One-to-one: if 2n₁+1 = 2n₂+1 then n₁ = n₂. ✓ Not onto: f(n) is always odd, so even targets are missed; e.g. y = 2 needs n = 1/2 ∉ Z. So f is one-to-one but not onto. (Its range is the odd integers; restricting the co-domain to the odd integers would make it a bijection.)
§7.2 · bijection and inverse
Show h : R − {2} → R − {1}, h(x) = x/(x−2), is a bijection and find h⁻¹.
Solve y = x/(x−2) for x: y(x−2) = x ⇒ yx − 2y = x ⇒ x(y−1) = 2y ⇒ x = 2y/(y−1) (valid for y ≠ 1). Every y ≠ 1 gives exactly one x ≠ 2, so h is one-to-one and onto, hence a bijection, with h⁻¹(y) = 2y/(y−1). The excluded points (x=2 and y=1) are exactly the values that would divide by zero.
§7.2 · logarithm laws
Using Theorem 7.2.1, write log₂(8x/y³) in terms of log₂ x and log₂ y.
log₂(8x/y³) = log₂(8x) − log₂(y³) (quotient) = log₂ 8 + log₂ x − 3·log₂ y (product, then power) = 3 + log₂ x − 3 log₂ y, since log₂ 8 = 3.
§9.4 · pigeonhole
Show that among any 5 integers chosen from {1,2,…,8}, two of them sum to 9.
Partition {1,…,8} into the four “sum-to-9” pairs (the holes): {1,8}, {2,7}, {3,6}, {4,5}. Choosing 5 integers (pigeons) into 4 holes forces two chosen numbers into the same pair (since 5 > 4) – and that pair sums to 9. With only 4 chosen it can fail: {1,2,3,4} has no pair summing to 9. The whole trick is choosing the partition so that “two in one hole” means exactly what you want.
§9.4 · generalized / contrapositive
42 students share 12 computers; each uses one and no computer serves more than 6. Show at least 5 computers serve 3 or more students.
Contradiction (contrapositive count). Suppose at most 4 computers serve ≥ 3 students. Then at least 8 computers serve ≤ 2 each. Maximum students served: the 8 light computers carry ≤ 2×8 = 16; the other 4 carry ≤ 6×4 = 24; total ≤ 40. But there are 42 > 40 – contradiction. So at least 5 computers serve 3 or more.
§7.2 · change of base (Examples 7.2.6–7)
A calculator has only ln. Evaluate log₂ 10 to four decimal places.
By change of base (7.2.1d), log₂ 10 = (ln 10)/(ln 2) = 2.302585…/0.693147… ≈ 3.3219. Sanity check: 2³ = 8 < 10 < 16 = 2⁴, so log₂ 10 sits between 3 and 4. ✓ Any base gives the same ratio.

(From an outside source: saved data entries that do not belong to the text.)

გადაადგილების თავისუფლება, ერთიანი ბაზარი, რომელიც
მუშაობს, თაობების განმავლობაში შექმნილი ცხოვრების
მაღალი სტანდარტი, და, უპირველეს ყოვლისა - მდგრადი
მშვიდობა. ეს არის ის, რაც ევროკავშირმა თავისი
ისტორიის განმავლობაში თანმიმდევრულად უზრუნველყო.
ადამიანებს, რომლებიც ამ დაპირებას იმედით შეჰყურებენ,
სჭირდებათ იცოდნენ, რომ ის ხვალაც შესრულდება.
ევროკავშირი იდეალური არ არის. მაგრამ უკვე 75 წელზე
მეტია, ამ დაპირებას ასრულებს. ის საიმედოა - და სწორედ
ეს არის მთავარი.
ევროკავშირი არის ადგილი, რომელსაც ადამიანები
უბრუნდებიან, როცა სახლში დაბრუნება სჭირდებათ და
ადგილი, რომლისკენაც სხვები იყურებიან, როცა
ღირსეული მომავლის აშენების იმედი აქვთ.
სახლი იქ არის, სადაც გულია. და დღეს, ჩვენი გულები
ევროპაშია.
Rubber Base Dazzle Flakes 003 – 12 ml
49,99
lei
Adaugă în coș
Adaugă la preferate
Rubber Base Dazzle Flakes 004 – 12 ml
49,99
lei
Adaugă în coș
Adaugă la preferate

§7.2 · one-to-one / onto from a formula
Is the floor function f : R → Z, f(x) = ⌊x⌋ one-to-one? onto?
Not one-to-one: ⌊1.2⌋ = ⌊1.7⌋ = 1, two inputs share an image. Onto: for any integer n, f(n) = ⌊n⌋ = n, so every target is hit. So f is onto but not one-to-one – the two properties are independent.
§9.4 · basic (remainders)
Show that among any 100 integers, two leave the same remainder on division by 99.

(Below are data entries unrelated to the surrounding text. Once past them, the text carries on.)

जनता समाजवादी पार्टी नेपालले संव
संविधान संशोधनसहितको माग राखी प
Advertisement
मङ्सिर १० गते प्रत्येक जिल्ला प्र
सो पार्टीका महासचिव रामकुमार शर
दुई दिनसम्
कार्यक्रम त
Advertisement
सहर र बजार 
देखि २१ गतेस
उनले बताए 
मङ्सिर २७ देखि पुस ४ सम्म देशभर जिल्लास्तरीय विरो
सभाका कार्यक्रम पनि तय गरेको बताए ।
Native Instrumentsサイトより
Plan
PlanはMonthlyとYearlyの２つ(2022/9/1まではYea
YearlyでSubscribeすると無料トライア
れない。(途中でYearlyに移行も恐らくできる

Pigeons = the 100 integers; holes = the 99 possible remainders 0,1,…,98 modulo 99. Since 100 > 99, two integers a, b share a remainder – and then a − b is divisible by 99. (The map “integer → its remainder” from a 100-set to a 99-set cannot be one-to-one.)
§9.4 · generalized
Show that in any group of 30 students, at least 3 share a birth month.

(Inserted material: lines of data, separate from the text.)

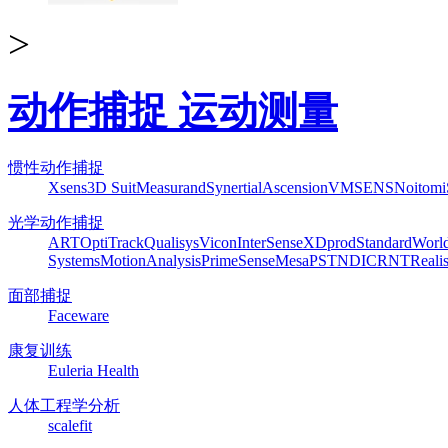
>
动作捕捉 运动测量
惯性动作捕捉
Xsens
3D Suit
Measurand
Synertial
Ascension
VMSENS
Noitom
光学动作捕捉
ART
OptiTrack
Qualisys
Vicon
InterSense
XDprod
Standard
Worl
Systems
MotionAnalysis
PrimeSense
Mesa
PST
NDI
CRNT
Reali
面部捕捉
Faceware
康复训练
Euleria Health
人体工程学分析
scalefit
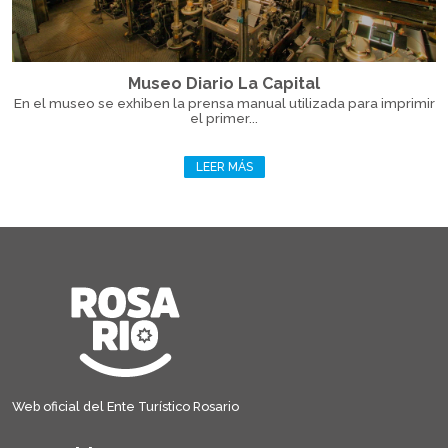
Museo Diario La Capital
En el museo se exhiben la prensa manual utilizada para imprimir
el primer...
LEER MÁS
Web oficial del Ente Turístico Rosario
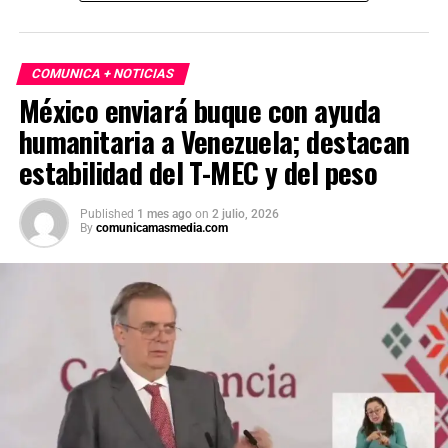
COMUNICA + NOTICIAS
México enviará buque con ayuda
humanitaria a Venezuela; destacan
estabilidad del T-MEC y del peso
Published
1 mes ago
on
2 julio, 2026
By
comunicamasmedia.com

Holes m = 12 months, pigeons n = 30. Take k = 2: since 2 < 30/12 = 2.5, the generalized principle forces some month to hold ≥ k+1 = 3. Contrapositive check: at most 2 per month would allow only 2×12 = 24 < 30 students. The fullest month holds ≥ ⌈30/12⌉ = 3.

Chapter recap – functions, end to end

  • 7.1 – a function f : X → Y gives every input exactly one image (total + single-valued); know image, range, co-domain, inverse image, equality (Thm 7.1.1), and what “well-defined” means.
  • 7.2 – one-to-one (no collisions) and onto (nothing missed) are independent; both together make a bijection, which has an inverse (Thm 7.2.2). Logs are the inverse of exponentials; know the four log laws and change of base (Thm 7.2.1).
  • 7.3 – composition (g∘f)(x)=g(f(x)), f first; not commutative; identity and inverse behave as expected; one-to-one and onto are preserved.
  • 9.4 – the pigeonhole principle is “a function to a smaller set is not one-to-one”, turned into a counting tool; generalized and contrapositive forms count the fullest hole.
Exam focus. 7.1 and 7.2 are the examinable core – reading diagrams, proving/disproving one-to-one and onto, finding inverses, and the logarithm laws. 7.3 and 9.4 are enrichment. What’s next: Chapter 8 (Relations) generalises functions – a function is a relation with the two special rules, and equivalence relations relax them.